This code implements the empirical study section of the paper *"Mechanism Design for LLM Fine-tuning with Multiple Reward Models."* The implementation builds upon *Multiple Objective RLHF* [1] and *Rewarded Soup* [2].

As outlined in the paper, we model two RLHF games: the "Harmless vs. Humor" game for the Helpful Assistants task, and the "Faithful vs. Summary" game for the Reddit Summary task. This code uses the "Faithful vs. Summary" game as a case study to demonstrate the training process.

### Training Procedure

1. **Supervised Fine-Tuning**  
   First, we perform supervised fine-tuning on the base model using the corresponding dataset.
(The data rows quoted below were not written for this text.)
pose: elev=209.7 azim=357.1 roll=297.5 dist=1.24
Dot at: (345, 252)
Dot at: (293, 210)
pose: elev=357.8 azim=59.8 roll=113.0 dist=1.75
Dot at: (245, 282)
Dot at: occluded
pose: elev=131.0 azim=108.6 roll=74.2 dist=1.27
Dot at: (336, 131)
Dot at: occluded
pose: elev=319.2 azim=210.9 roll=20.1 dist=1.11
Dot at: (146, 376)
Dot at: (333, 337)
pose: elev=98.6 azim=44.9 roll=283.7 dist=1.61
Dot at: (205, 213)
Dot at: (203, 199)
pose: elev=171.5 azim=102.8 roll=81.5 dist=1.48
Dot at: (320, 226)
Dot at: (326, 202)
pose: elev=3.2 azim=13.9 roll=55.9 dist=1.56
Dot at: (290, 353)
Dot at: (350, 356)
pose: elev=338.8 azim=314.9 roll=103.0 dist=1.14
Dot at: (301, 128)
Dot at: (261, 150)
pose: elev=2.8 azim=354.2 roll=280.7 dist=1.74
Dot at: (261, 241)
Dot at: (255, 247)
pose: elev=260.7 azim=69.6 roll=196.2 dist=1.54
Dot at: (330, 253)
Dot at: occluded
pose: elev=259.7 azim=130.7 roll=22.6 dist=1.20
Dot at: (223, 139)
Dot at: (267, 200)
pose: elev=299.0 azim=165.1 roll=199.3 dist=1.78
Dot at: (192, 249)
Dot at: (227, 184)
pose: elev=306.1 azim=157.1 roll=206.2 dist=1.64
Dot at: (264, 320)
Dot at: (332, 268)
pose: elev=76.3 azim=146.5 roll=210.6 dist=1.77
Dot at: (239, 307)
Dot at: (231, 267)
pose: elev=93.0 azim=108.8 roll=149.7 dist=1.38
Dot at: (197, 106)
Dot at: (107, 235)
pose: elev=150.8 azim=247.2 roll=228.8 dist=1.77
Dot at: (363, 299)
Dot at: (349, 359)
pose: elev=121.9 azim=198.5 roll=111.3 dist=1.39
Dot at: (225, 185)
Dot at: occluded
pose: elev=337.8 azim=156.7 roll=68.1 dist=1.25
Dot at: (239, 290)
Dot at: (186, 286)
To do so, run the following command:
   ```
   cd ./sft
   sh sft.sh
   ```
   Ensure that the base model (e.g., *llama-2-7b-hf*) is placed in the `./ppo` folder.

2. **RLHF Process**  
   Next, we apply RLHF by training two models with their respective reward models. To start this process, run:
   ```
   cd ./ppo
   sh ppo.sh
   ```
   After completion, you will find the two RLHF fine-tuned models in the `./ppo` folder.

3. **Rewarded Soup**  
   We then use the *Rewarded Soup* method to generate a set of hybrid models. Execute the following code:
   ```
   eval_rs_summary.sh
   ```

4. **Simulation and Visualization**  
   The mechanism is simulated and visualised in the file `./ppo/stat.ipynb`. The figures and training logs are stored in the `./ppo` folder.

### References
[1] Rame A, Couairon G, Dancette C, et al. Rewarded soups: towards Pareto-optimal alignment by interpolating weights fine-tuned on diverse rewards. *Advances in Neural Information Processing Systems*, 2023, 36.

[2] Shi R, Chen Y, Hu Y, et al. Decoding-time language model alignment with multiple objectives. *arXiv preprint* arXiv:2406.18853, 2024.